I'd change a couple things about Dylan's version, though. For one thing, I'd never try to walk any significant distance carrying a suitcase. That's a good way to cripple yourself. And I'd change his tag line to, "I feel just like I'm walkin' through some unknown land."

Or as Michael Moore put it, "Dude, Where's My Country?"

It's hard to recognize the dear old U.S.A. these days, no matter whether you're driving (or walking) down one of its excellently engineered highways or watching it unravel on the evening news.

And it's impossible to describe what's happened to us over the course of the last 50 years without using the word "fascist," but launching that incendiary monosyllable causes all kinds of trouble. It triggers images of Hitler and the piles of rotting bodies being bulldozed into mass graves at Dachau.

On top of that, the word is chronically misused by people who have no idea what they're talking about. That includes everyone from adolescents who respond with "God, you're such a fascist," to a parent who has forbidden marijuana consumption in the house, to that daily passenger on the political short bus, Jonah Goldberg (a devotee of newspeak if there ever was one).

Furthermore, we're not living under a fascist government (yet). Harry Reid could never have pulled off his brilliant hijacking of the Senate two days ago, for purposes of getting a bunch of deadbeats to cough up the goods, under a fascist dictatorship, any more than the thousands of kids who walked out of classes all over the country yesterday to protest the war could have gotten away with it if the neocons had squads of storm troopers they could mobilize.

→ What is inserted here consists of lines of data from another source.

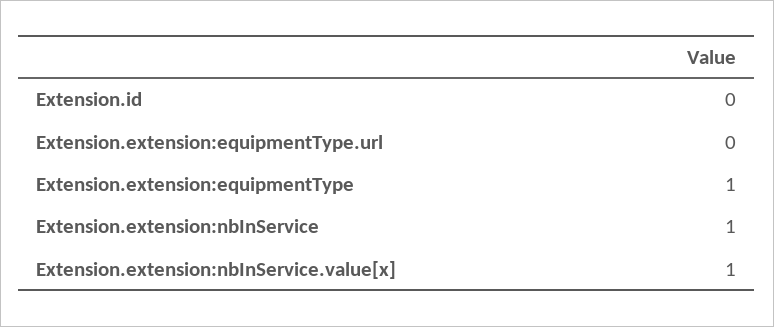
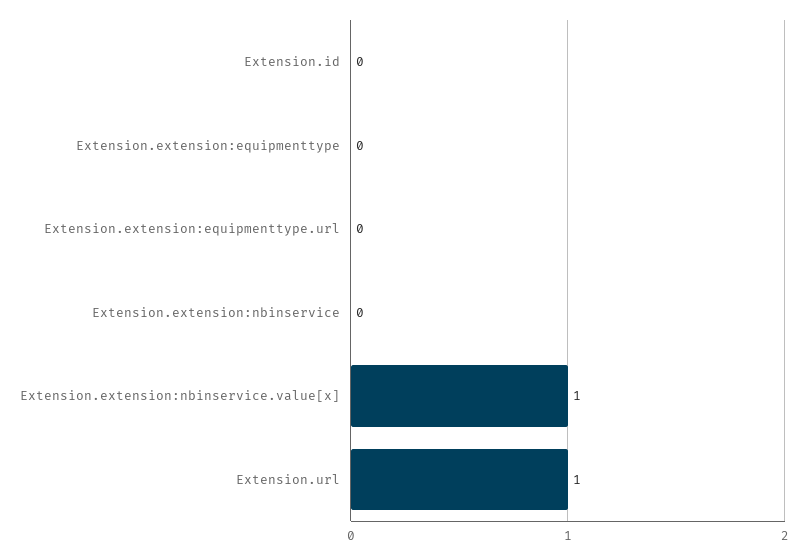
Extension.extension:equipmentType: 1 -> 0
Extension.extension:nbInService: 1 -> 0
Extension.url: none -> 1

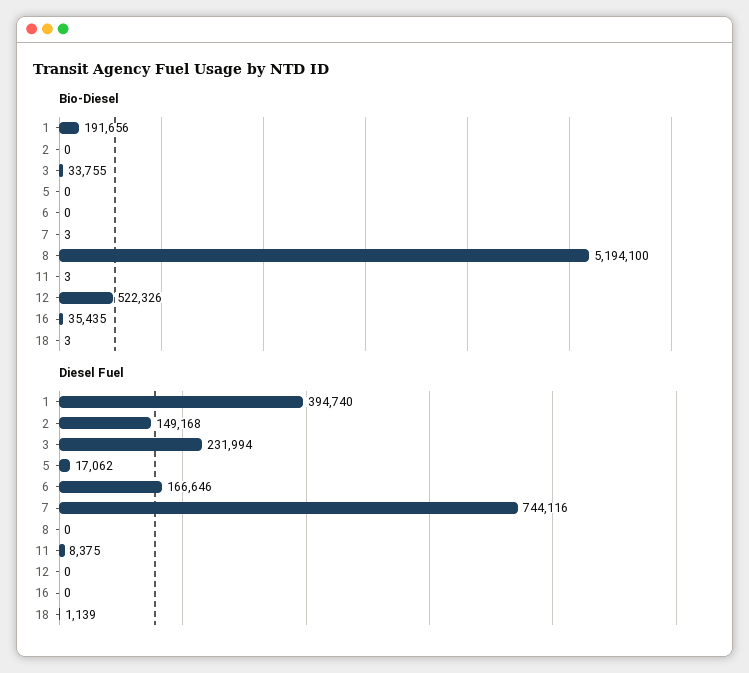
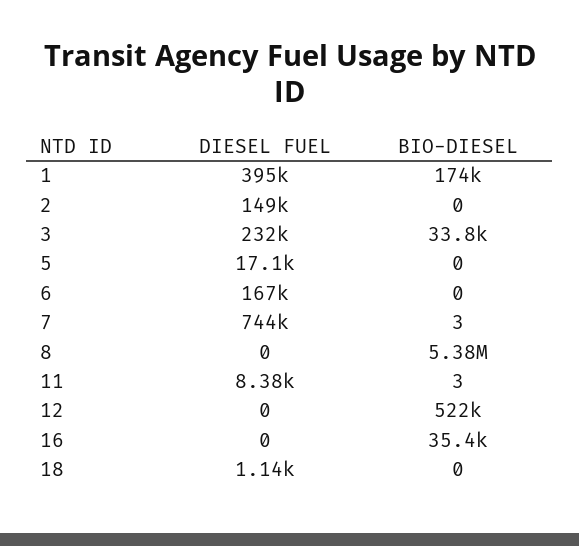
Bio-Diesel, 1: 191656 -> 174000
Bio-Diesel, 8: 5194100 -> 5380000
Bio-Diesel, 18: 3 -> 0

But...is the current administration a fascist enterprise? Totally. Adamantly. Enthusiastically. And the Bush administration happens to be running things right now. Its allies, hirelings, goons, and media mouthpieces, while they don't have total control, are calling all the shots.

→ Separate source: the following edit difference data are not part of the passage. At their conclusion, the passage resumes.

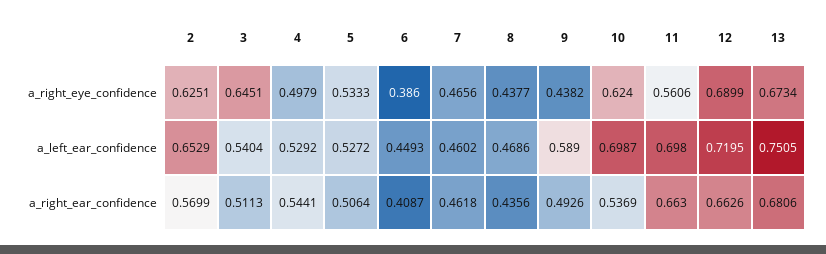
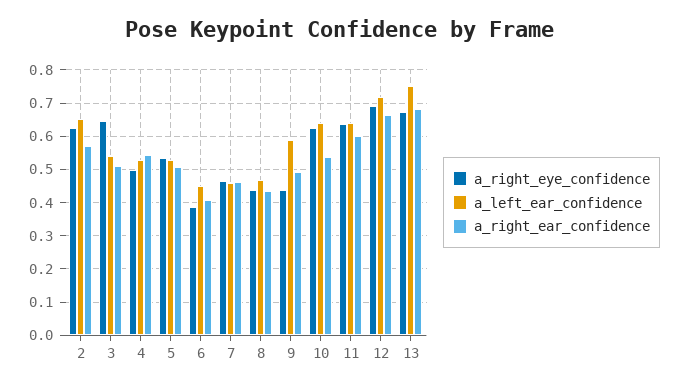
a_right_eye_confidence, 11: 0.5606 -> 0.64
a_left_ear_confidence, 10: 0.6987 -> 0.64
a_left_ear_confidence, 11: 0.698 -> 0.64
a_right_ear_confidence, 11: 0.663 -> 0.6

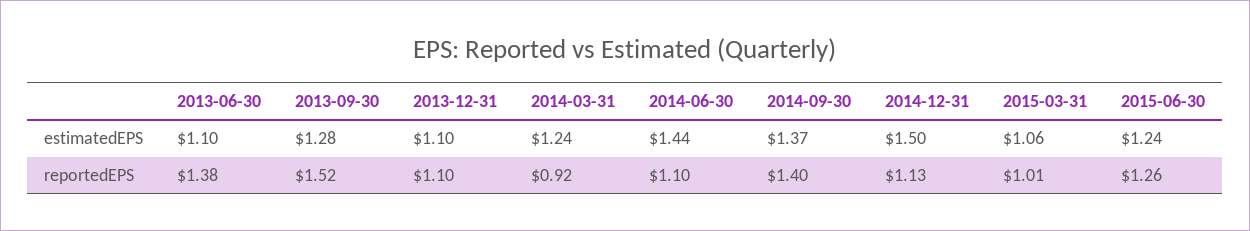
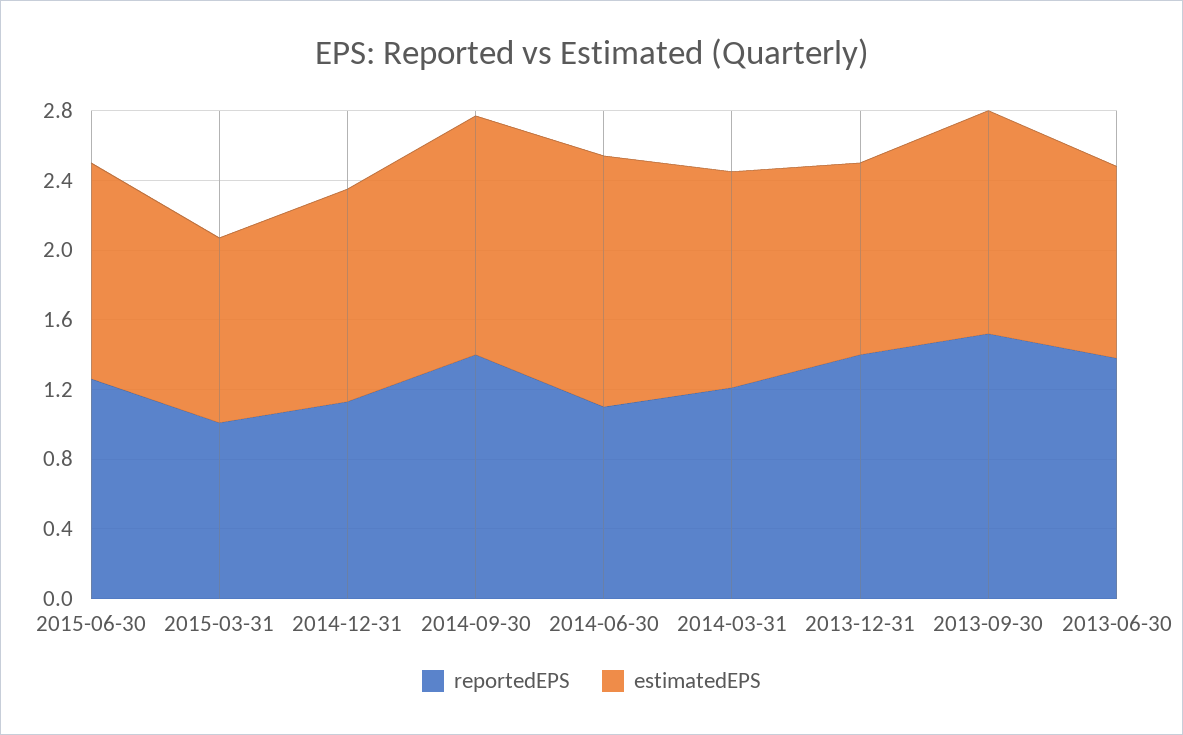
estimatedEPS, 2014-12-31: 1.5 -> 1.2
reportedEPS, 2013-12-31: 1.1 -> 1.4
reportedEPS, 2014-03-31: 0.92 -> 1.2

So yeah, the U.S. today is a fascist country.

I don't want to get embroiled in a definition of fascism here, especially when other people have already adequately done so. Seattle-based journalist David Neiwert has masterfully dealt with the subject at his blog Orcinus, in an article which draws at length on a noteworthy structural analysis of fascism produced recently by a little-known Canadian lawyer, Paul Bigio.

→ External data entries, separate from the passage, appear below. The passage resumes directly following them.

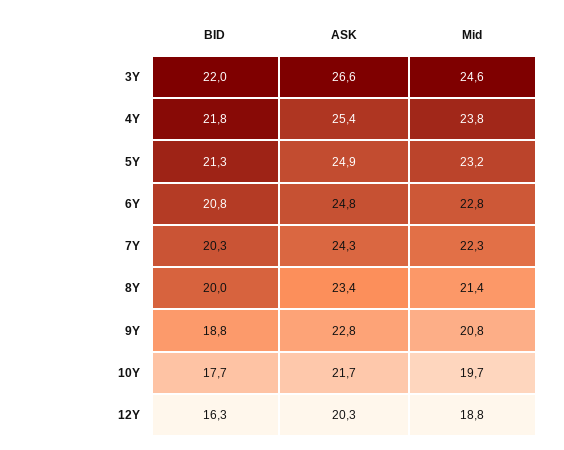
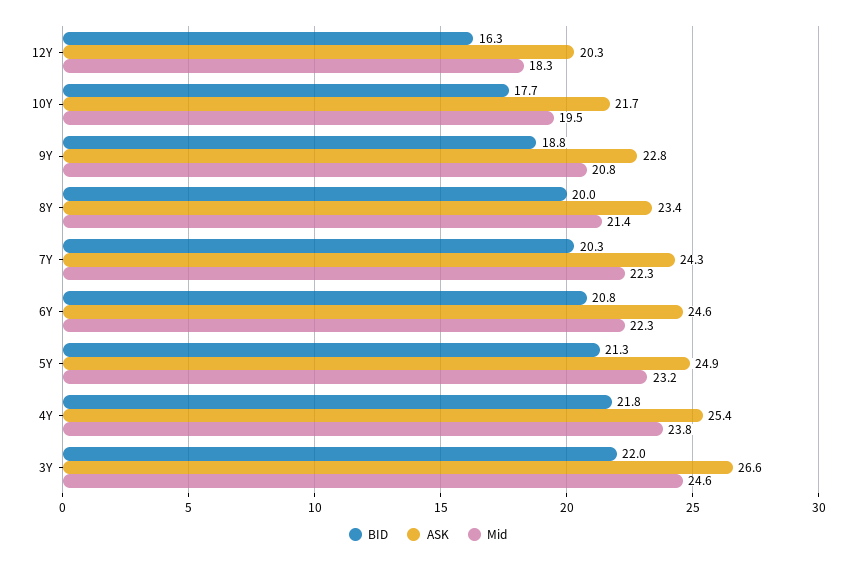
ASK, 6Y: 24.8 -> 24.6
Mid, 6Y: 22.8 -> 22.3
Mid, 10Y: 19.7 -> 19.5
Mid, 12Y: 18.8 -> 18.3

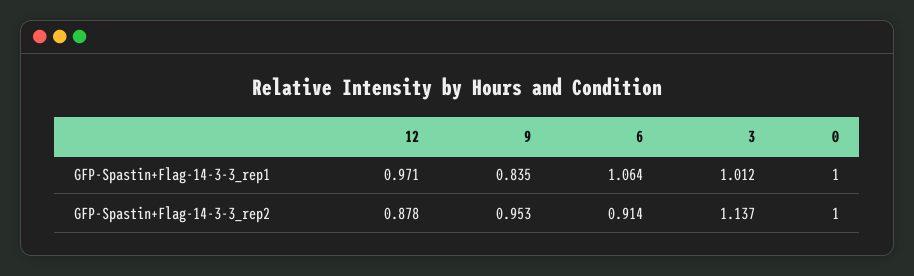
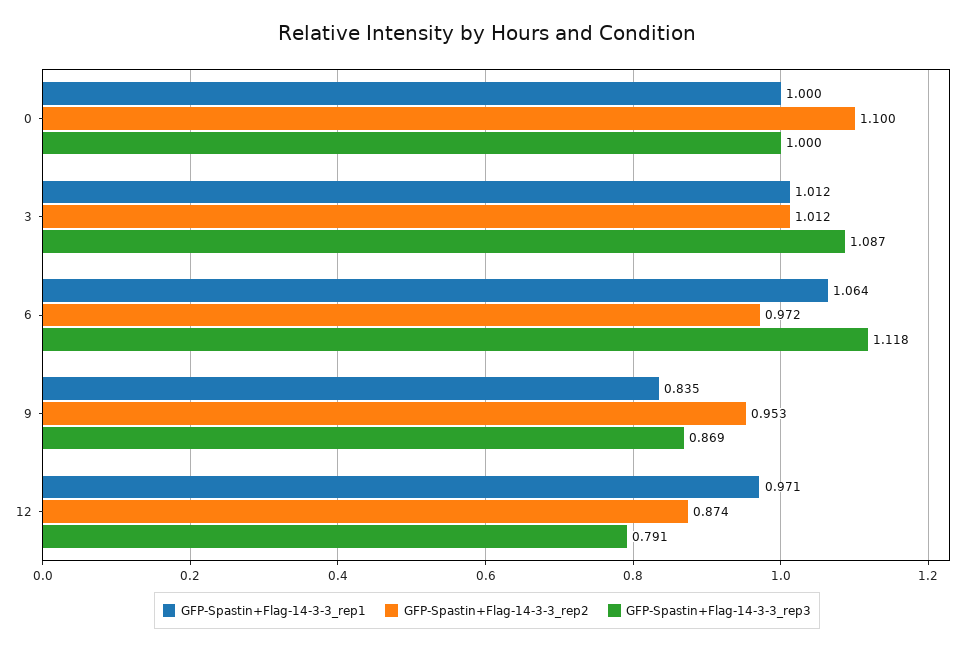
GFP-Spastin+Flag-14-3-3_rep2, 12: 0.878 -> 0.874
GFP-Spastin+Flag-14-3-3_rep2, 6: 0.914 -> 0.972
GFP-Spastin+Flag-14-3-3_rep2, 3: 1.137 -> 1.012
GFP-Spastin+Flag-14-3-3_rep2, 0: 1 -> 1.1
GFP-Spastin+Flag-14-3-3_rep3, 0: none -> 1
GFP-Spastin+Flag-14-3-3_rep3, 3: none -> 1.087
GFP-Spastin+Flag-14-3-3_rep3, 6: none -> 1.118
GFP-Spastin+Flag-14-3-3_rep3, 9: none -> 0.869
GFP-Spastin+Flag-14-3-3_rep3, 12: none -> 0.791

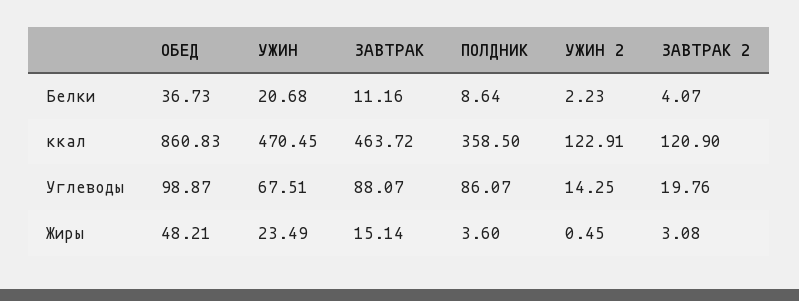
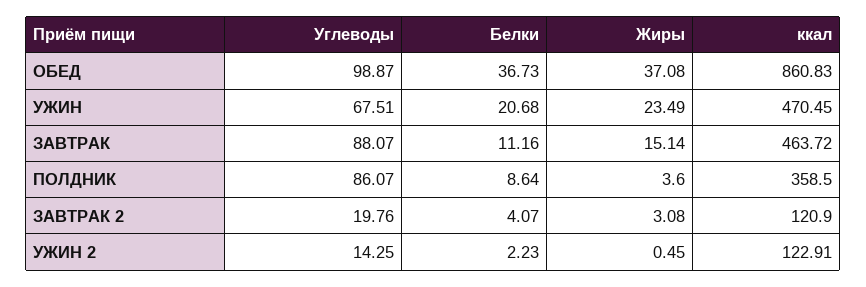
ОБЕД, Жиры: 48.21 -> 37.08

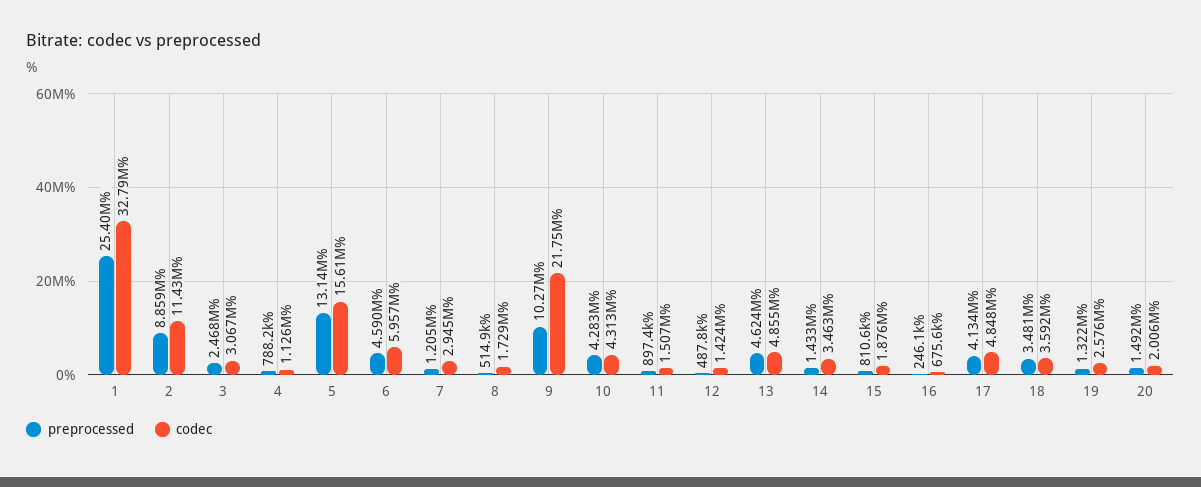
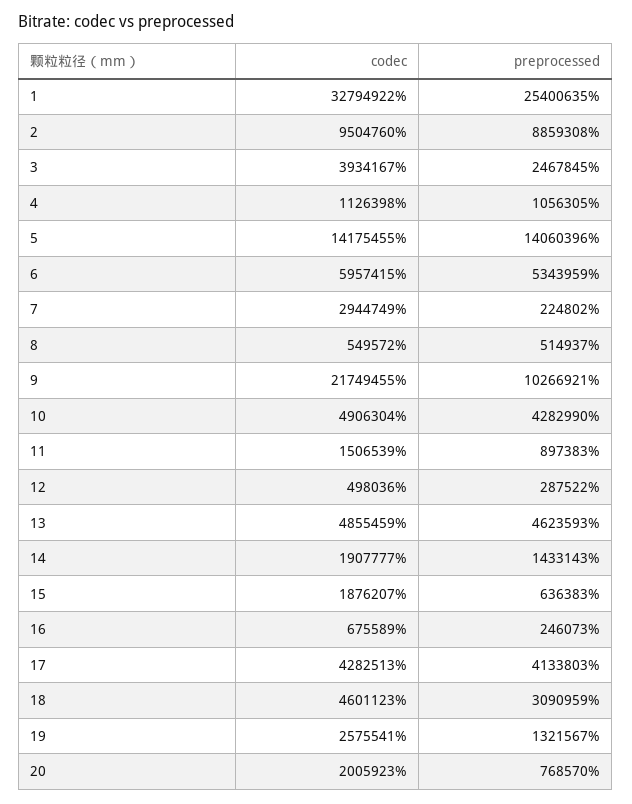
codec, 2: 11430000 -> 9504760
codec, 3: 3067000 -> 3934167
preprocessed, 4: 788200 -> 1056305
preprocessed, 5: 13140000 -> 14060396
codec, 5: 15610000 -> 14175455
preprocessed, 6: 4590000 -> 5343959
preprocessed, 7: 1205000 -> 224802
codec, 8: 1729000 -> 549572
codec, 10: 4313000 -> 4906304
preprocessed, 12: 487800 -> 287522
codec, 12: 1424000 -> 498036
codec, 14: 3463000 -> 1907777
preprocessed, 15: 810600 -> 636383
codec, 17: 4848000 -> 4282513
preprocessed, 18: 3481000 -> 3090959
codec, 18: 3592000 -> 4601123
preprocessed, 20: 1492000 -> 768570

Bigio emphasizes the role played by monopoly capitalism in every country where fascism has arisen. Indeed, it's not outlandish to say that in modern times fascism grows out of hyper-concentrated monopoly capitalism as surely as a dandelion grows from its root. It's the inevitable political manifestation of a specific set of economic conditions.

But how much of this does a person have to understand in order to realize what's happening to the U.S. today? Probably not much. How much do these little tykes protesting the Iraq war in Minnesota yesterday know about monopoly capitalism or the relationship between modern political tyrannies and mass media?

It doesn't matter. They're smart enough to know when they're being lied to, and their instincts are healthy enough to tell them when they're being manipulated. How sad it is to realize that as they begin to get ground down by life's vicissitudes, they'll change, like the people of all the generations before them.

Since I retired, I don't miss the classroom, but I sure miss the kids. I think I'll take a long walk, and maybe get re-acquainted with some of them.

And if I do -- when I do -- I'll explain to them what's happening in terms they'll understand, the way we framed things back during Vietnam. At that time, the conventional wisdom was that the life of the country, its government, commerce, and culture, were no longer controlled by human agency.

"It's a machine," we told each other, "and it's out of control."

You don't have to recognize that it's an analogy to see the truth in it.